SELECTED PASSAGE below:

Ask a chief executive what their company did with AI agents last year and 97 percent will say they deployed them. Ask the people actually doing the job and the number drops to 52 percent. Ask the executives a second, more honest question, whether the strategy behind all that deployment is real or theater, and 75 percent say it is "more for show" than actual internal guidance. That is the finding of a survey from Writer, an enterprise AI vendor, run with Workplace Intelligence, a research firm: 2,400 respondents across six countries, fielded this past December and January, split evenly between C-suite and employees. The people who signed the purchase orders are the same people telling pollsters the whole thing is a performance, and underneath that performance sit the workers whose jobs are quietly being redrawn around tools nobody can yet prove are paying for themselves.
The performance has a budget. Fifty-nine percent of companies now spend more than $1 million a year on AI technology. Ninety-seven percent of executives call it beneficial. And yet only 29 percent report significant return from generative AI, and just 23 percent from AI agents specifically, the product category everyone spent last year deploying. Thirty-nine percent of companies have no formal plan to turn any of it into revenue. Forty-eight percent call the whole adoption effort a "massive disappointment." Writer has every incentive to sell the next round of tools, and that should color how much weight you give the more dramatic numbers in its own survey. But a vendor has no obvious incentive to publish that three-quarters of its own customers think their AI strategy is theater. When the salesman says the show is fake, believe the salesman.
The bigger, independent study makes the same point with less flattering framing. MIT's Project NANDA, in its July 2025 report "The GenAI Divide: State of AI in Business 2025," reviewed more than 300 publicly disclosed enterprise AI deployments and interviewed executives across industries. Lead author Aditya Challapally put the headline finding to Fortune bluntly: roughly 5 percent of enterprise generative AI pilots produce rapid, measurable revenue gains. The other 95 percent, representing an estimated $30 billion to $40 billion in spending, show no measurable impact on the bottom line. "The 95% failure rate for enterprise AI solutions represents the clearest manifestation of the GenAI Divide," Challapally said. Separately, S&P Global Market Intelligence's Voice of the Enterprise survey, covering just over a thousand IT and business professionals, found the share of companies abandoning most of their AI initiatives before they ever reached production jumped from 17 percent to 42 percent in a single year. Two different research shops, two different methodologies, the same shape: adoption everywhere, delivery almost nowhere.

End of SELECTED PASSAGE.

- YOUR TASK -
Copy the passage above on enterprise AI adoption, starting at "Ask a chief" and ending at "paying for themselves.", and replace "performance" with "charade".

EXCERPTED DATA below:

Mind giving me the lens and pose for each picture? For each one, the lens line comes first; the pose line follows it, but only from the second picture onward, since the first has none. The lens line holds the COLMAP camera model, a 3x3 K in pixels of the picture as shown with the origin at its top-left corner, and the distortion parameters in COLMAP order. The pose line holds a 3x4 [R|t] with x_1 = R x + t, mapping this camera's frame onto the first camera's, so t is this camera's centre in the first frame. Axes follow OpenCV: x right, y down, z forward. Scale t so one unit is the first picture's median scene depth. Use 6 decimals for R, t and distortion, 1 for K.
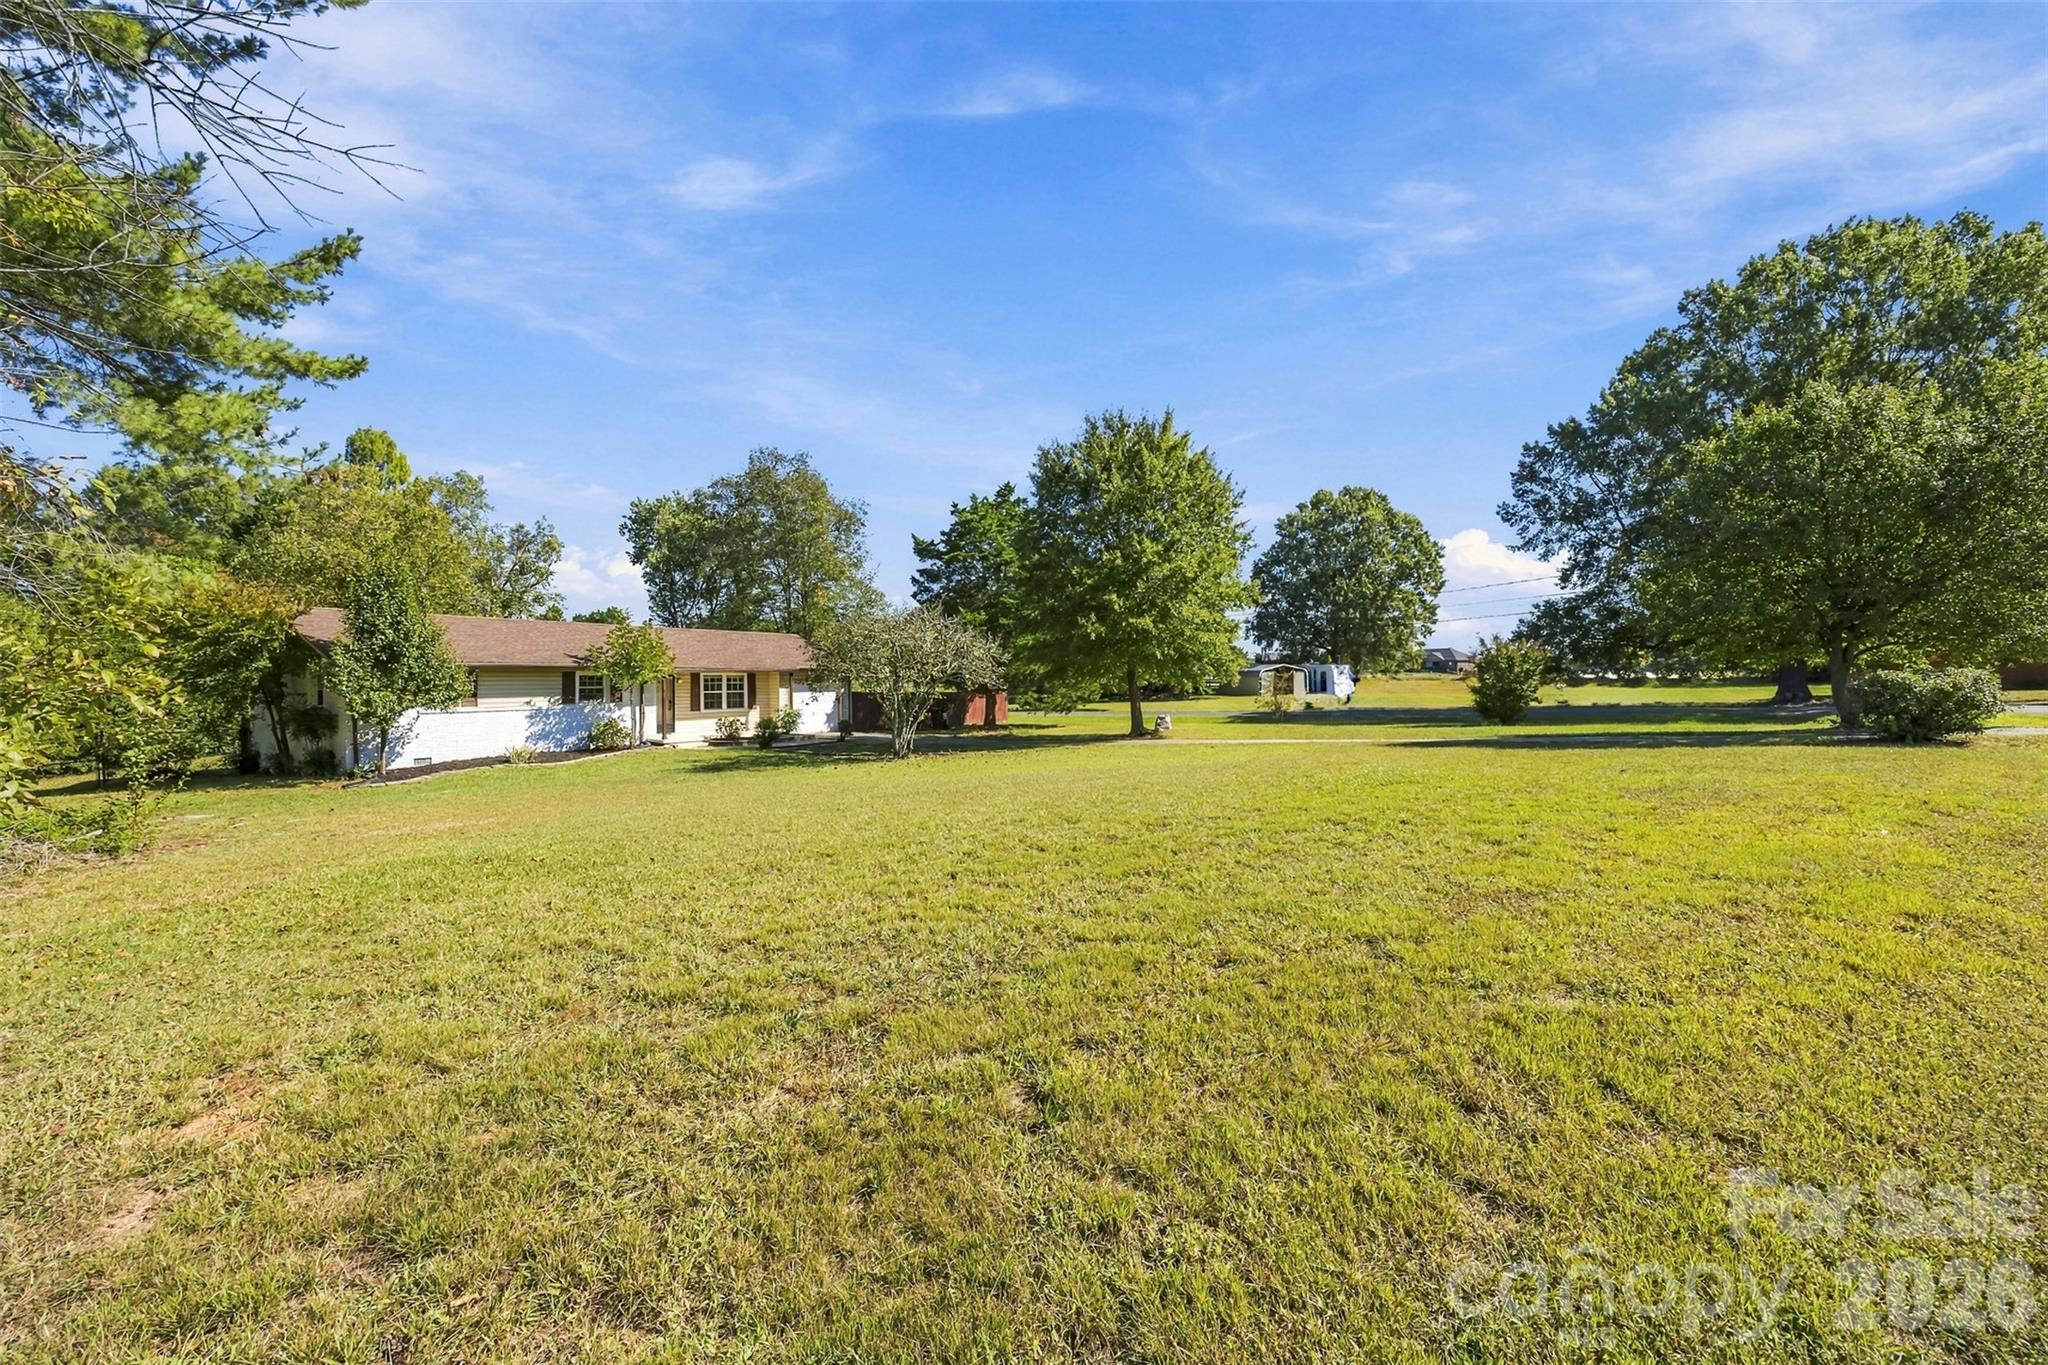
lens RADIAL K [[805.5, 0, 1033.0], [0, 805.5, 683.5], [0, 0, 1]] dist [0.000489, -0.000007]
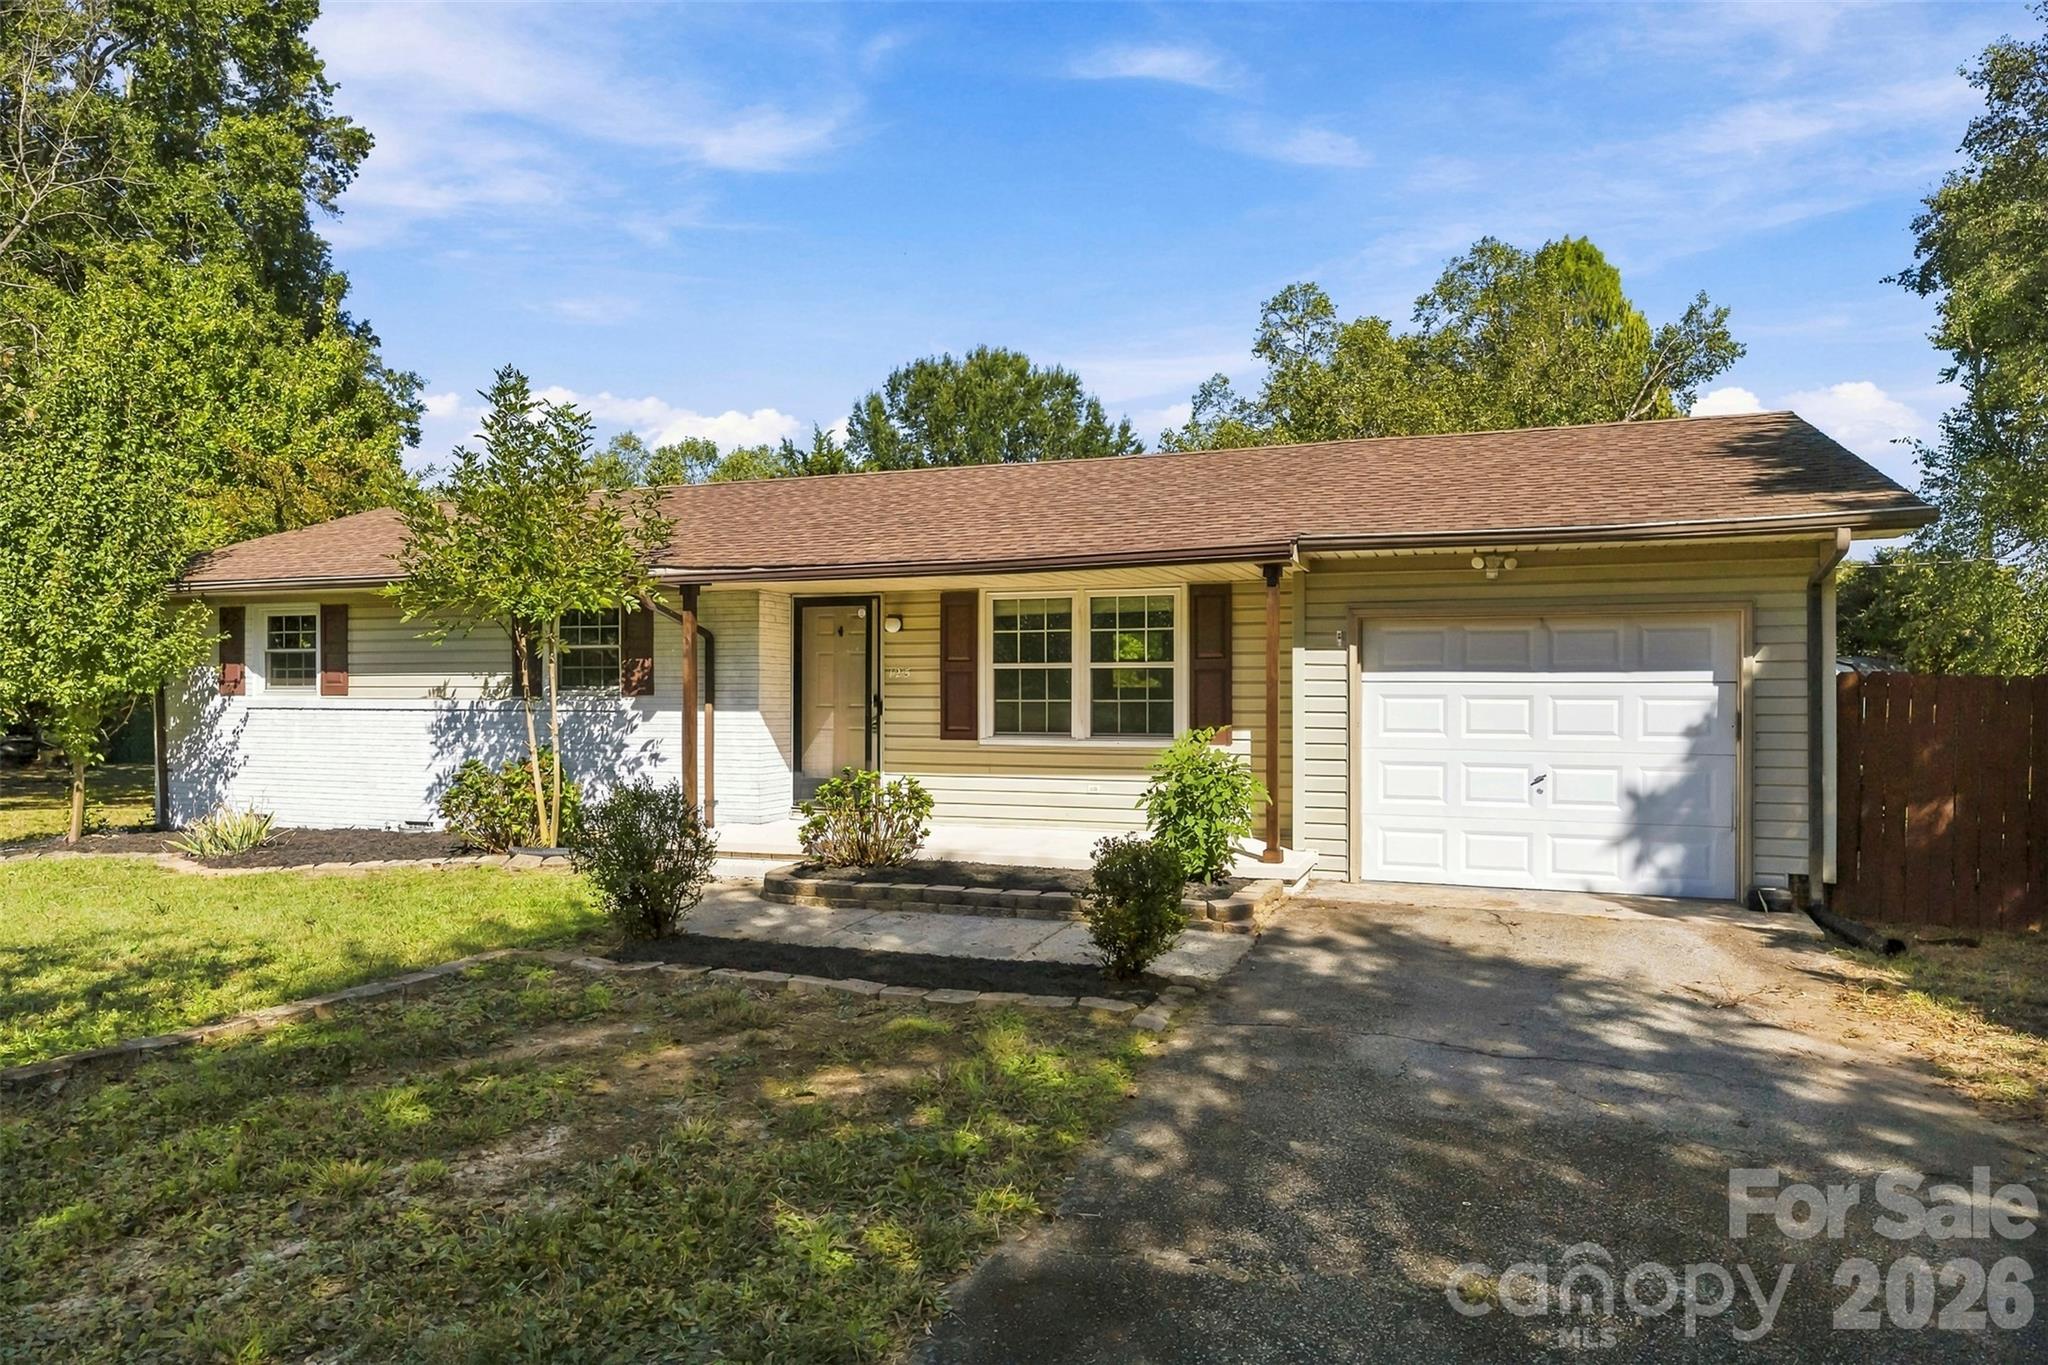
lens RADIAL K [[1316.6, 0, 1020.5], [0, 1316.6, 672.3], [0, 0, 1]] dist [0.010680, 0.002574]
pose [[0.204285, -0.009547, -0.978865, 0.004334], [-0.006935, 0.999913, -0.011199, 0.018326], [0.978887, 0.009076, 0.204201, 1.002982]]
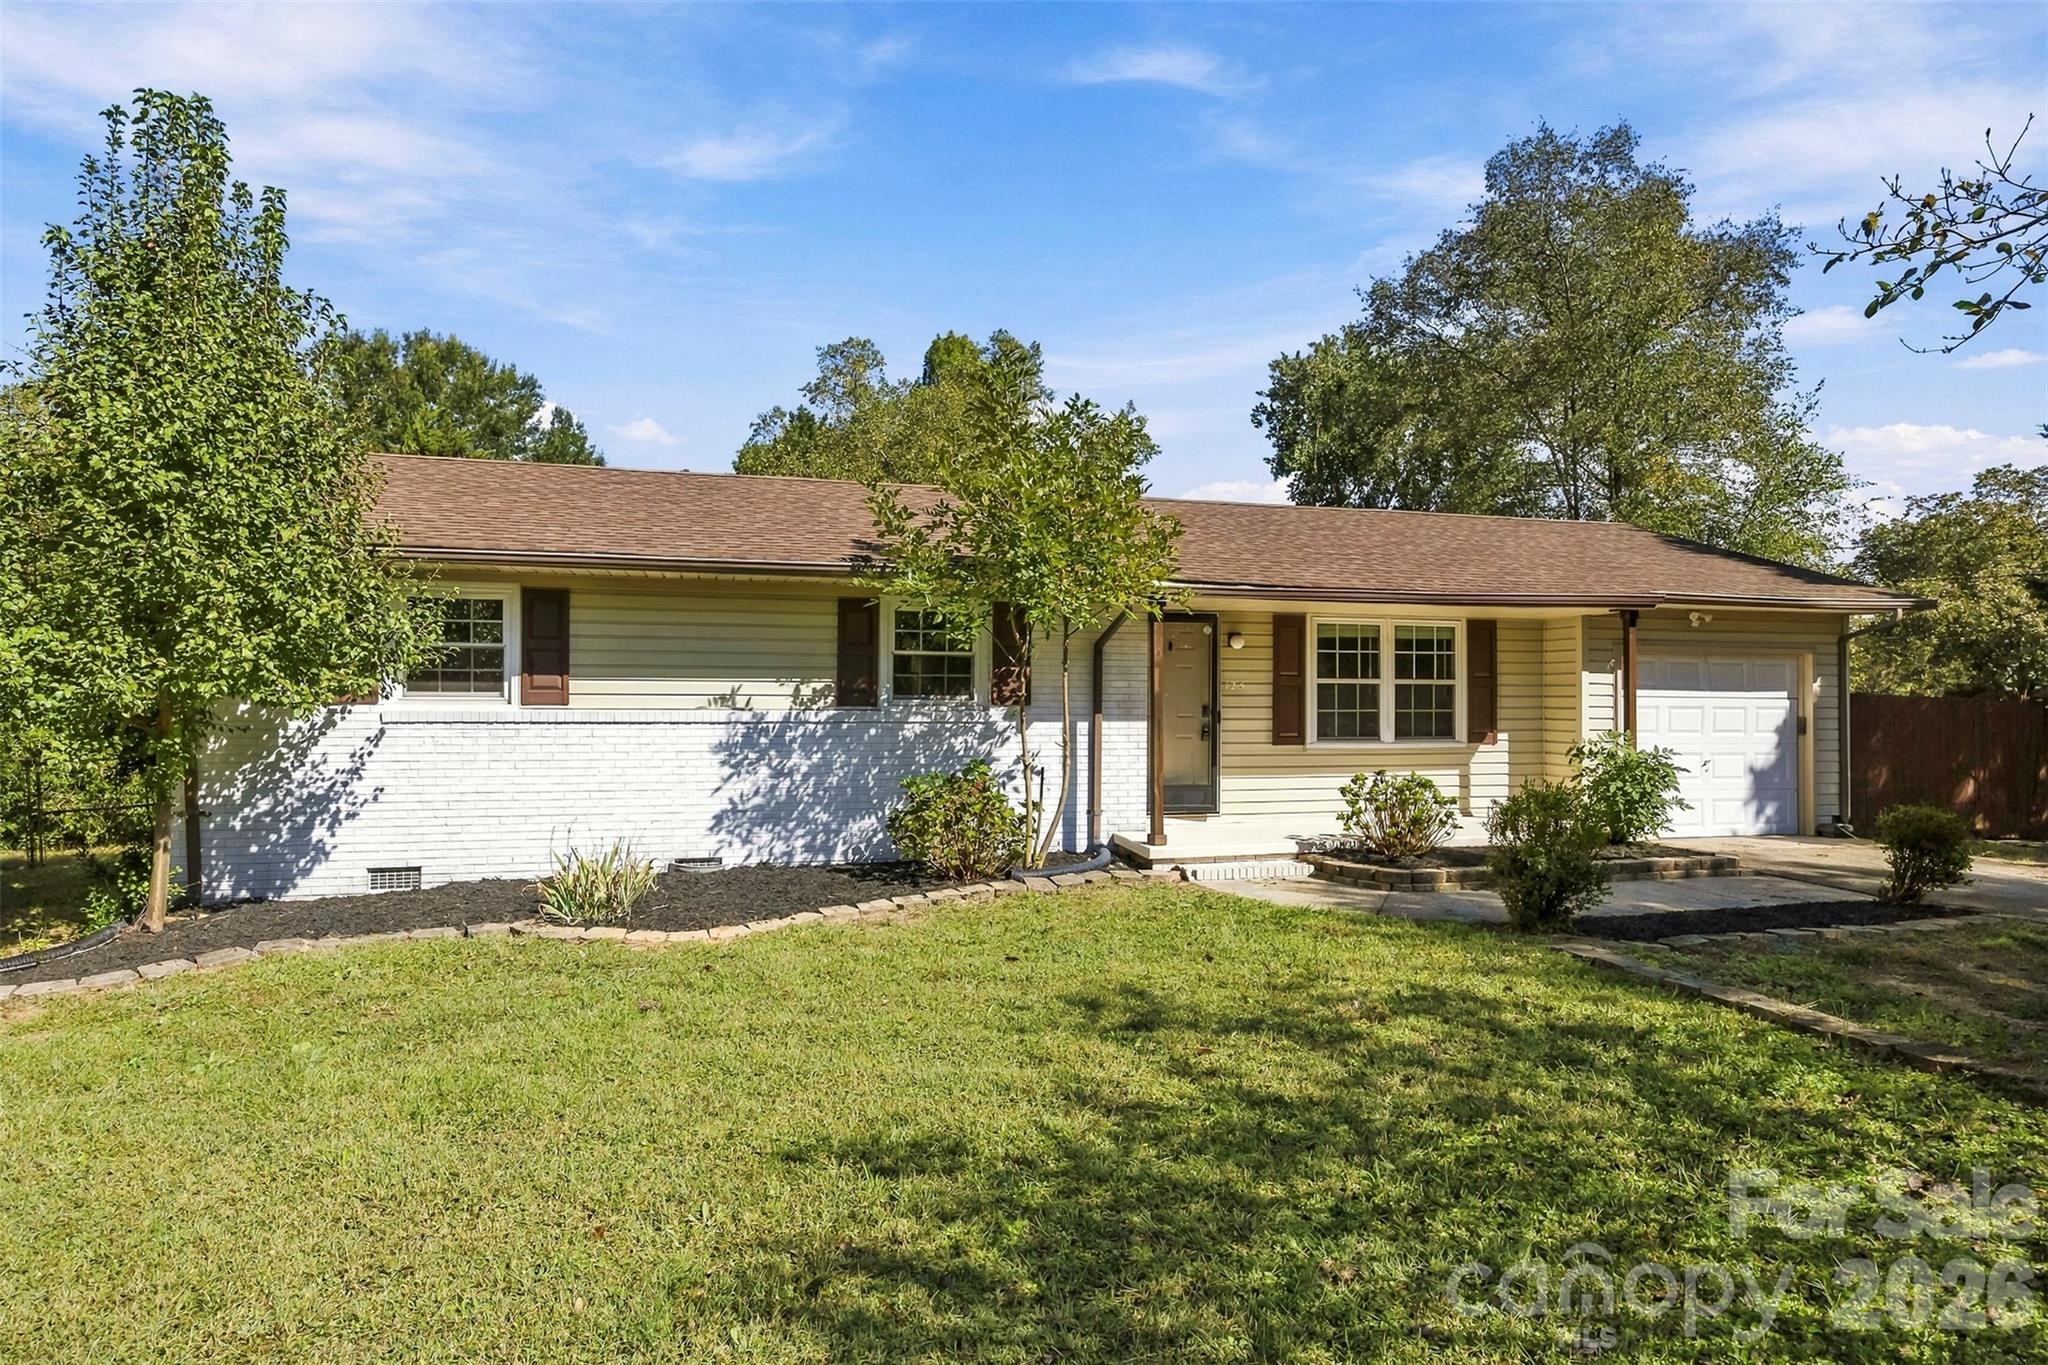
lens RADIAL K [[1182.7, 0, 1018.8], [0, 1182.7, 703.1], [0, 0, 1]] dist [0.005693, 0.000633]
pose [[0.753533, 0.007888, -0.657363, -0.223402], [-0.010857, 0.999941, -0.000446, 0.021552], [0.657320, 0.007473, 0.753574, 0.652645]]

End of EXCERPTED DATA.
EXCERPTED DATA below:

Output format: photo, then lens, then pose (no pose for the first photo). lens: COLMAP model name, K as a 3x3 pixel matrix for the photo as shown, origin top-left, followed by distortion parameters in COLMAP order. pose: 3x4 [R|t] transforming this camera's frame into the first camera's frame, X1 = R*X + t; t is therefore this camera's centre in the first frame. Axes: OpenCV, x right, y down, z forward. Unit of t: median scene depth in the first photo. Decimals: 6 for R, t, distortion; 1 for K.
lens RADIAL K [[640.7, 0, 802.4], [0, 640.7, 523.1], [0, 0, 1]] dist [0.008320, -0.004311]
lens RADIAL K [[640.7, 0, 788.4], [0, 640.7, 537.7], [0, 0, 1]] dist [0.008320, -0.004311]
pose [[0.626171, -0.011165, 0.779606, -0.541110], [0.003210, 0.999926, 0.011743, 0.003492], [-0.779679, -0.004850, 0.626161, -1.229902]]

End of EXCERPTED DATA.

- RESULT -
Ask a chief executive what their company did with AI agents last year and 97 percent will say they deployed them. Ask the people actually doing the job and the number drops to 52 percent. Ask the executives a second, more honest question, whether the strategy behind all that deployment is real or theater, and 75 percent say it is "more for show" than actual internal guidance. That is the finding of a survey from Writer, an enterprise AI vendor, run with Workplace Intelligence, a research firm: 2,400 respondents across six countries, fielded this past December and January, split evenly between C-suite and employees. The people who signed the purchase orders are the same people telling pollsters the whole thing is a charade, and underneath that charade sit the workers whose jobs are quietly being redrawn around tools nobody can yet prove are paying for themselves.